[Dataset records]
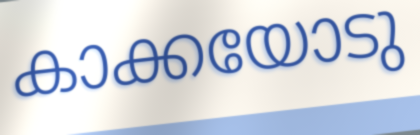
കാക്കയോടു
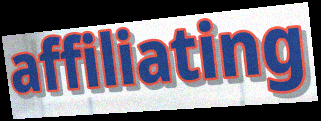
affiliating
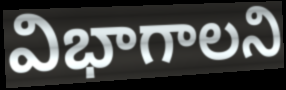
విభాగాలని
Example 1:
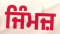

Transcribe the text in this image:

ਜਿੰਮਜ਼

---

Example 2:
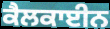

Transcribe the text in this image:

ਕੈਲਕਾਈਨ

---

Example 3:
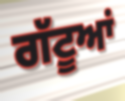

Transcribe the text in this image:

ਗੱਟੂਆਂ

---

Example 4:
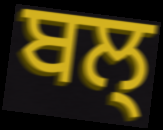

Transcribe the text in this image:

ਬਲ੍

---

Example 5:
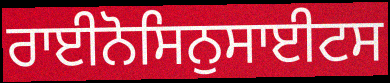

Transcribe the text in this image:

> DIRECTIONS: How many lines in the items above contain the string "Example"? Reply with the number only.

> TASK RESULT: 5